L’eau dans la fabrication du Béton Prêt à l’emploi  :
Une utilisation comptée et réglementée


“Les producteurs de BPE s’inscrivent dans une politique zéro rejet. Chaque flux d’eau est déclaré à l’agence de l’eau et peut être soumis à contrôle. Le cycle reste très vertueux car toute l’eau approvisionnée est soit consommée soit recyclée. A noter que chaque unité de fabrication est soumise à la réglementation des Installations Classées pour la Protection de l’Environnement 2518 avec un maximum autorisé par arrêté.”

Pierre-Antoine d’Argento
Délégué Régional Centre Est du Syndicat National du Béton Prêt à l’Emploi (SNBPE)

Le béton, mélange de sables, de graviers, de ciment, d’eau et d’adjuvants est logiquement un “consommateur” d’eau. Pour produire du BPE l’eau est issue de trois sources : l’eau de réseau, de forage ou de surface. Ces trois sources sont introduites directement par adduction dans le procédé de production du béton mais également pour laver les équipements, le malaxeur ou encore les camions. Enfin, une partie partira également sur chantiers dans les bonbonnes des camions pour le nettoyage de l’équipement de livraison.

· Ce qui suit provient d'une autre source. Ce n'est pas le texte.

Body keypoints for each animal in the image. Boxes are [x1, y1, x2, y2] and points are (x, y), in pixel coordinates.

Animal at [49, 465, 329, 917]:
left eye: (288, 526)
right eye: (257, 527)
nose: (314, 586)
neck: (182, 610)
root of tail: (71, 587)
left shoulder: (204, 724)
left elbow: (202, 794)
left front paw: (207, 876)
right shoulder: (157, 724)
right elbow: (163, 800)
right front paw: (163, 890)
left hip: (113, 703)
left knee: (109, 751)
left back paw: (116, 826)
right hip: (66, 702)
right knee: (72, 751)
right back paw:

2 à 5 bassins de décantation par unité de fabrication

“L‘eau est contenue dans la zone “procédés” pour être récoltée dans des bassins de décantation. On compte de deux à cinq bassins de décantation par unité de fabrication. Ces bassins vont servir à recycler l’eau qui sera ensuite contrôlée avant de repartir dans le circuit de production” précise Pierre-Antoine d’Argento. A noter que si cette préoccupation de gestion est intégrée depuis longtemps par la filière, elle a été renforcée par la réglementation de 2011 pour les sites soumis à déclaration et à enregistrement par le régime des ICPE. Depuis, tout est comptabilisé au prélèvement pour être déclaré, ce qui oblige chaque producteur à faire un état des lieux très précis de l’utilisation des ressources en eaux et de ses flux sur chaque site.